Temporarily returning to Chicago, he catches up with Tom and David, both of whom are now married. Danilo watches the Apollo 11 moon landing on TV and thinks of Louie. He reconciles with Georgia and they become a couple. Danilo’s parents decide to return to Yugoslavia. Before they leave, he makes peace with his father. Danilo gets a job teaching English at Bessie Tift College and Georgia plans to go with him. However, she wants to eventually move again, and she says that she'll pick the next place they go.

==Cast==
- Craig Wasson as Danilo Prozor
- Jodi Thelen as Georgia Miles
- Michael Huddleston as David
- Jim Metzler as Tom
- Miklos Simon as Mr. Prozor
- Elizabeth Lawrence as Mrs. Prozor
- Reed Birney as Louie Carnahan
- Julia Murray as Adrienne Carnahan
- James Leo Herlihy as Mr. Carnahan
- Lois Smith as Mrs. Carnahan
- Glenne Headly as Lola

==Soundtrack==
The credited soundtrack is:
- "Georgia on My Mind" by Hoagy Carmichael and Stuart Gorrell, performed by Ray Charles
- "Theme from Bonanza" by Jay Livingston and Ray Evans
- "Hit the Road Jack" by Percy Mayfield, performed by the cast
- "Shop Around" by Berry Gordy and Smokey Robinson
- "Blue Moon" by Richard Rodgers and Lorenz Hart, performed by The Marcels
- "The Third Man Theme" by Anton Karas, performed by Guy Lombardo & His Royal Canadians
- "Rico Vacilon" music by Rozando Ruiz[sic], performed by the Arthur Murray Orchestra
- "Mr. Blah-Blah" by Ray Barretto
- "La Moderna" by Gilbert Lopez, performed by Ray Barretto
- "Let Me Prove (My Love for You)" by written by Jimmy Key, performed by Dave Dudley

The Symphony No. 9 (Dvořák) (also known as New World Symphony) plays multiple times in the film but is not credited.

==Production==
The film was shot on location in Chicago, Evanston, and Lake Forest, Illinois, as well as New York City, the state of Indiana.
Additionally, the film's credits thank the East Chicago School System, the city of Chicago, and the Fort Wayne Historical Railroad Society.

During casting, Jodi Thelin recalled doing six interviews with Arthur Penn before being cast in the part. Penn worried about Thelin's young age during the auditions, as she was about 17 years old. He was convinced to cast her based on Thelin's screentests.

==Reception==
In his review in The New York Times, Vincent Canby called it "the best film yet made about the sixties" and added, "It has the quality of legend, a fable remembered . . . [It] is one of Mr. Penn's most deeply felt achievements, ranking alongside Bonnie and Clyde, Alice's Restaurant, and Little Big Man. For Mr. Tesich, it is another original work by one of our best young screenwriters."

Roger Ebert of the Chicago Sun-Times described it as "a very good movie" and commented, "The wonder is not that Four Friends covers so much ground, but that it makes many of its scenes so memorable that we learn more even about the supporting characters than we expect to."

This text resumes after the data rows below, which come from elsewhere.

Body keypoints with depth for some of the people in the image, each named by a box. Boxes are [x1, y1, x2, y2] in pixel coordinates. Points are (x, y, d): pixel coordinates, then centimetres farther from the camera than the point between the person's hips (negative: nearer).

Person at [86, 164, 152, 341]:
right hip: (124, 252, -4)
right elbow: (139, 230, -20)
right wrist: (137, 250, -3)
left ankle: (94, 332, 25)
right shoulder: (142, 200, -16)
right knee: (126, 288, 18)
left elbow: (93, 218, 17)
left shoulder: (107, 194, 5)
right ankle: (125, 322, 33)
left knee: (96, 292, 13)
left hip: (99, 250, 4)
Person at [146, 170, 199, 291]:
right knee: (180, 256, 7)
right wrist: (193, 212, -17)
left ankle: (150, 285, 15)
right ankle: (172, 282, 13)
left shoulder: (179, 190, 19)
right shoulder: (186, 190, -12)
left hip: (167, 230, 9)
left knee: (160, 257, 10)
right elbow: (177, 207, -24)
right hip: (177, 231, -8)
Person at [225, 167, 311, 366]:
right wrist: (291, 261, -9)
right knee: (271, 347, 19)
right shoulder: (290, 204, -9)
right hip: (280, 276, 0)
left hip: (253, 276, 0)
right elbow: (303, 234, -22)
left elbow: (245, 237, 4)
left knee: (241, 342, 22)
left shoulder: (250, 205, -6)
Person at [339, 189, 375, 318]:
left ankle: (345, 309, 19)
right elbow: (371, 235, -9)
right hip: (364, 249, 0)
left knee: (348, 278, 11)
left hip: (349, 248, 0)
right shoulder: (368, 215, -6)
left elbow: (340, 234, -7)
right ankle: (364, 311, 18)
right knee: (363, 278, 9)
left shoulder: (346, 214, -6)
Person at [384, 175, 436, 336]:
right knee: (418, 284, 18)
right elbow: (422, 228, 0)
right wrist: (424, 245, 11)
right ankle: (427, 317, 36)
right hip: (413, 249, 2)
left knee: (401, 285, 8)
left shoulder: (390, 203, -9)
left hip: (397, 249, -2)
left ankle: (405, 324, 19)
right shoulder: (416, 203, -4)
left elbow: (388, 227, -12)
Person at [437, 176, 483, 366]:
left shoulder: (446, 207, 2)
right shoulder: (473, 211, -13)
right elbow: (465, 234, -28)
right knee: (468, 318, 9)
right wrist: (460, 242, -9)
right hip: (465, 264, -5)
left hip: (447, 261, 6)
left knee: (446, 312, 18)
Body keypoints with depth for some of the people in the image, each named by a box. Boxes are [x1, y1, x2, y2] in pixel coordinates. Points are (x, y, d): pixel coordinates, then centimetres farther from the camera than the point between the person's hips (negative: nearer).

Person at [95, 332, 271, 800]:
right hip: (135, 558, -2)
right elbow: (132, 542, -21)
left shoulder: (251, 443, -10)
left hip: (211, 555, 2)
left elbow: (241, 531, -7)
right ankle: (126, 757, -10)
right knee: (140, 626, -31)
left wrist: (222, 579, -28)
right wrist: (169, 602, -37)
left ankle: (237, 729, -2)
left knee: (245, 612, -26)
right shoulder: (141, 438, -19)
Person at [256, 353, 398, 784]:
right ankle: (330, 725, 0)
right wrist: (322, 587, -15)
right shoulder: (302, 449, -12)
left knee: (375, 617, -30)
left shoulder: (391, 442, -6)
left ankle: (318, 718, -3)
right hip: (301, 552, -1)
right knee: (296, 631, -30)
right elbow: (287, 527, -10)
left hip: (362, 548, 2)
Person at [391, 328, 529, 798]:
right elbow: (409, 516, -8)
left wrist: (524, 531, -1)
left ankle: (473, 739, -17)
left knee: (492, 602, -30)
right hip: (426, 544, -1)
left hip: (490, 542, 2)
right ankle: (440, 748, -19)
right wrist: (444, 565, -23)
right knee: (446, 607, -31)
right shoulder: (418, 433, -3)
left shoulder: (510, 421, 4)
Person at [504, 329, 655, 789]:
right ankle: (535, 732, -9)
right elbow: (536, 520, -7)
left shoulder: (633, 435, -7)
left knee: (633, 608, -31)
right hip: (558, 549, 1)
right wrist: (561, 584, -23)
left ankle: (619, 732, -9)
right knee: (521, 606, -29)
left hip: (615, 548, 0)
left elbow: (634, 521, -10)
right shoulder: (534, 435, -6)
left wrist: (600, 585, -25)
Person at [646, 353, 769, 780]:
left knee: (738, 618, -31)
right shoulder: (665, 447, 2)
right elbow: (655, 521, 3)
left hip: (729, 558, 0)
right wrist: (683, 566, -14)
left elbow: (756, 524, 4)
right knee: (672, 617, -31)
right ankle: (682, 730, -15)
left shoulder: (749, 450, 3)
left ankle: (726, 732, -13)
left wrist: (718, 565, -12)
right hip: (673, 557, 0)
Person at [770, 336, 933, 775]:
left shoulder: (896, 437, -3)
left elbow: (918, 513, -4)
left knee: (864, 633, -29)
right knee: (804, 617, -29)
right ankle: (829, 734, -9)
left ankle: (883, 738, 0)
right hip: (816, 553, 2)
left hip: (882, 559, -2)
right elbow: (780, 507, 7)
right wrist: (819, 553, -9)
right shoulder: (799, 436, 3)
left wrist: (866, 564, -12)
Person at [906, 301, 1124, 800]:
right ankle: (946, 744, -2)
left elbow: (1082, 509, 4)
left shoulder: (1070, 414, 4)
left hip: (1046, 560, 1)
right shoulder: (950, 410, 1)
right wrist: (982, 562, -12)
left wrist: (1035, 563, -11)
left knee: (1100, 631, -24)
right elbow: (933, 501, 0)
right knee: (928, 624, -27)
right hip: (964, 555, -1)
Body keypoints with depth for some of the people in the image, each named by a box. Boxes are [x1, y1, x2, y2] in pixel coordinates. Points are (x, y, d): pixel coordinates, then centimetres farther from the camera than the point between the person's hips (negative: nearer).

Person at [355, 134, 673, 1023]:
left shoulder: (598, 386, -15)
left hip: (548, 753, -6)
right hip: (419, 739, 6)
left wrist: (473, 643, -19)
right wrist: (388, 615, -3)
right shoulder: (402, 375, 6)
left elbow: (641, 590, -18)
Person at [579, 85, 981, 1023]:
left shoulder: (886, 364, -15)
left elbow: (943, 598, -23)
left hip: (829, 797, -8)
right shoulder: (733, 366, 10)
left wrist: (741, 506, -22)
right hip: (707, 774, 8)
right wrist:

TV Guide rated the film three out of five stars, saying it "attempts to cover so much ground that at times the film becomes frustratingly muddled", and adding, "Though [it] runs out of gas toward the end, it's filmed with obvious love for the characters and features outstanding performances from the underrated Wasson, Thelen and Simon. Well worth seeing."

Time Out New York wrote, "Although its episodic narrative entails a certain lack of unity, it's nevertheless an ambitious and impressive work . . . A dense but never pretentious film that manages to convey the atmosphere of the '50s and '60s succinctly, it offers delights galore, not least a light, perceptive wit and an unsentimental ability to touch the emotions."

Channel 4 calls it a "stodgy, sentimental brew" and "a well-meaning film that doesn't really amount to much in the long run."

The film was a commercial failure and Penn did not make another film for four years.

==Home media==

Four Friends was released on DVD by MGM Home Video on August 23, 2005 in widescreen and Dolby stereo.